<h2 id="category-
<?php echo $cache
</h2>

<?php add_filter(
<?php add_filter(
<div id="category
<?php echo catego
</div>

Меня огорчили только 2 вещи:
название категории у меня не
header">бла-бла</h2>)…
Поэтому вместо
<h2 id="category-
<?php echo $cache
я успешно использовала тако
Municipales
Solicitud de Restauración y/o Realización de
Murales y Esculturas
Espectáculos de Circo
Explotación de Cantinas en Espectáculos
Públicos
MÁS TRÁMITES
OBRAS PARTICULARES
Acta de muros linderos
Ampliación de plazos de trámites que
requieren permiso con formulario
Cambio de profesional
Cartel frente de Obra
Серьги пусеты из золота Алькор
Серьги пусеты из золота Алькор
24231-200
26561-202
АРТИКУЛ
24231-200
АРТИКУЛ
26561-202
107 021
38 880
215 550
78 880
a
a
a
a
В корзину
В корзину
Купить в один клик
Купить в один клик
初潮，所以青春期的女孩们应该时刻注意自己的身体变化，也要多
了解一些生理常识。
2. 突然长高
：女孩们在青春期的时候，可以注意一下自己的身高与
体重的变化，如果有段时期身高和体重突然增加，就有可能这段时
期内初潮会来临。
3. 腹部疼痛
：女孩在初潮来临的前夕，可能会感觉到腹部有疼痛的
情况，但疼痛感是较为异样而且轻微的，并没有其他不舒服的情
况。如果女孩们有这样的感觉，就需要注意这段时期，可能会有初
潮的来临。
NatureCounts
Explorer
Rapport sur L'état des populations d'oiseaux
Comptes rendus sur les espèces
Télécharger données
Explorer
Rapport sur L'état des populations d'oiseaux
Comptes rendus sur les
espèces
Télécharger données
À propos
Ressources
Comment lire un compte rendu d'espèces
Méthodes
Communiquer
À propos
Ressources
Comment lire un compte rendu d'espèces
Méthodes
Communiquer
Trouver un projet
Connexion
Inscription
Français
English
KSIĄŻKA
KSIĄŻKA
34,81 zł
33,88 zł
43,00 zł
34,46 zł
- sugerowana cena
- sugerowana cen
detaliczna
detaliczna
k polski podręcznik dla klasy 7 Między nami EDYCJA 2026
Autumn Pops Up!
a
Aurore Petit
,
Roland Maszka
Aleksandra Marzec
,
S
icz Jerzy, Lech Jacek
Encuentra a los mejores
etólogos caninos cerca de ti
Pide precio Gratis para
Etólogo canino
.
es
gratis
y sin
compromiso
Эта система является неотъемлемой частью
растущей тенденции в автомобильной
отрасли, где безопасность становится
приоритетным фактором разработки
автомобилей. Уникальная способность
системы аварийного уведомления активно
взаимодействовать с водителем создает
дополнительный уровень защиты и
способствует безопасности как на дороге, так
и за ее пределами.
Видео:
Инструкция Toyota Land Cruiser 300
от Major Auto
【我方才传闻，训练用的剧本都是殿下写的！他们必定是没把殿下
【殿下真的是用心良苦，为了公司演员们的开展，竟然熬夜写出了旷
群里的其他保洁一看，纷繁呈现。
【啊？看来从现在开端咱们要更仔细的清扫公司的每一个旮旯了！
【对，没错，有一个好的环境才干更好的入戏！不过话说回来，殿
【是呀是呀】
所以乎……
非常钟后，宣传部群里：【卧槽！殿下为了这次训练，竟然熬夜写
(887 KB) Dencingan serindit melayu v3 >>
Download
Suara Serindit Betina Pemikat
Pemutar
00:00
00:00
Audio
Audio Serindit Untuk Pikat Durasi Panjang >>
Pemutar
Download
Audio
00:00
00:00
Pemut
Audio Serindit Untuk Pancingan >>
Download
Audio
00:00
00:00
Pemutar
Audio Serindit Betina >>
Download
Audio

**********

» Task requirements
All the records above are to be reproduced exactly.

» Task answer
<h2 id="category-
<?php echo $cache
</h2>

<?php add_filter(
<?php add_filter(
<div id="category
<?php echo catego
</div>

Меня огорчили только 2 вещи:
название категории у меня не
header">бла-бла</h2>)…
Поэтому вместо
<h2 id="category-
<?php echo $cache
я успешно использовала тако
Municipales
Solicitud de Restauración y/o Realización de
Murales y Esculturas
Espectáculos de Circo
Explotación de Cantinas en Espectáculos
Públicos
MÁS TRÁMITES
OBRAS PARTICULARES
Acta de muros linderos
Ampliación de plazos de trámites que
requieren permiso con formulario
Cambio de profesional
Cartel frente de Obra
Серьги пусеты из золота Алькор
Серьги пусеты из золота Алькор
24231-200
26561-202
АРТИКУЛ
24231-200
АРТИКУЛ
26561-202
107 021
38 880
215 550
78 880
a
a
a
a
В корзину
В корзину
Купить в один клик
Купить в один клик
初潮，所以青春期的女孩们应该时刻注意自己的身体变化，也要多
了解一些生理常识。
2. 突然长高
：女孩们在青春期的时候，可以注意一下自己的身高与
体重的变化，如果有段时期身高和体重突然增加，就有可能这段时
期内初潮会来临。
3. 腹部疼痛
：女孩在初潮来临的前夕，可能会感觉到腹部有疼痛的
情况，但疼痛感是较为异样而且轻微的，并没有其他不舒服的情
况。如果女孩们有这样的感觉，就需要注意这段时期，可能会有初
潮的来临。
NatureCounts
Explorer
Rapport sur L'état des populations d'oiseaux
Comptes rendus sur les espèces
Télécharger données
Explorer
Rapport sur L'état des populations d'oiseaux
Comptes rendus sur les
espèces
Télécharger données
À propos
Ressources
Comment lire un compte rendu d'espèces
Méthodes
Communiquer
À propos
Ressources
Comment lire un compte rendu d'espèces
Méthodes
Communiquer
Trouver un projet
Connexion
Inscription
Français
English
KSIĄŻKA
KSIĄŻKA
34,81 zł
33,88 zł
43,00 zł
34,46 zł
- sugerowana cena
- sugerowana cen
detaliczna
detaliczna
k polski podręcznik dla klasy 7 Między nami EDYCJA 2026
Autumn Pops Up!
a
Aurore Petit
,
Roland Maszka
Aleksandra Marzec
,
S
icz Jerzy, Lech Jacek
Encuentra a los mejores
etólogos caninos cerca de ti
Pide precio Gratis para
Etólogo canino
.
es
gratis
y sin
compromiso
Эта система является неотъемлемой частью
растущей тенденции в автомобильной
отрасли, где безопасность становится
приоритетным фактором разработки
автомобилей. Уникальная способность
системы аварийного уведомления активно
взаимодействовать с водителем создает
дополнительный уровень защиты и
способствует безопасности как на дороге, так
и за ее пределами.
Видео:
Инструкция Toyota Land Cruiser 300
от Major Auto
【我方才传闻，训练用的剧本都是殿下写的！他们必定是没把殿下
【殿下真的是用心良苦，为了公司演员们的开展，竟然熬夜写出了旷
群里的其他保洁一看，纷繁呈现。
【啊？看来从现在开端咱们要更仔细的清扫公司的每一个旮旯了！
【对，没错，有一个好的环境才干更好的入戏！不过话说回来，殿
【是呀是呀】
所以乎……
非常钟后，宣传部群里：【卧槽！殿下为了这次训练，竟然熬夜写
(887 KB) Dencingan serindit melayu v3 >>
Download
Suara Serindit Betina Pemikat
Pemutar
00:00
00:00
Audio
Audio Serindit Untuk Pikat Durasi Panjang >>
Pemutar
Download
Audio
00:00
00:00
Pemut
Audio Serindit Untuk Pancingan >>
Download
Audio
00:00
00:00
Pemutar
Audio Serindit Betina >>
Download
Audio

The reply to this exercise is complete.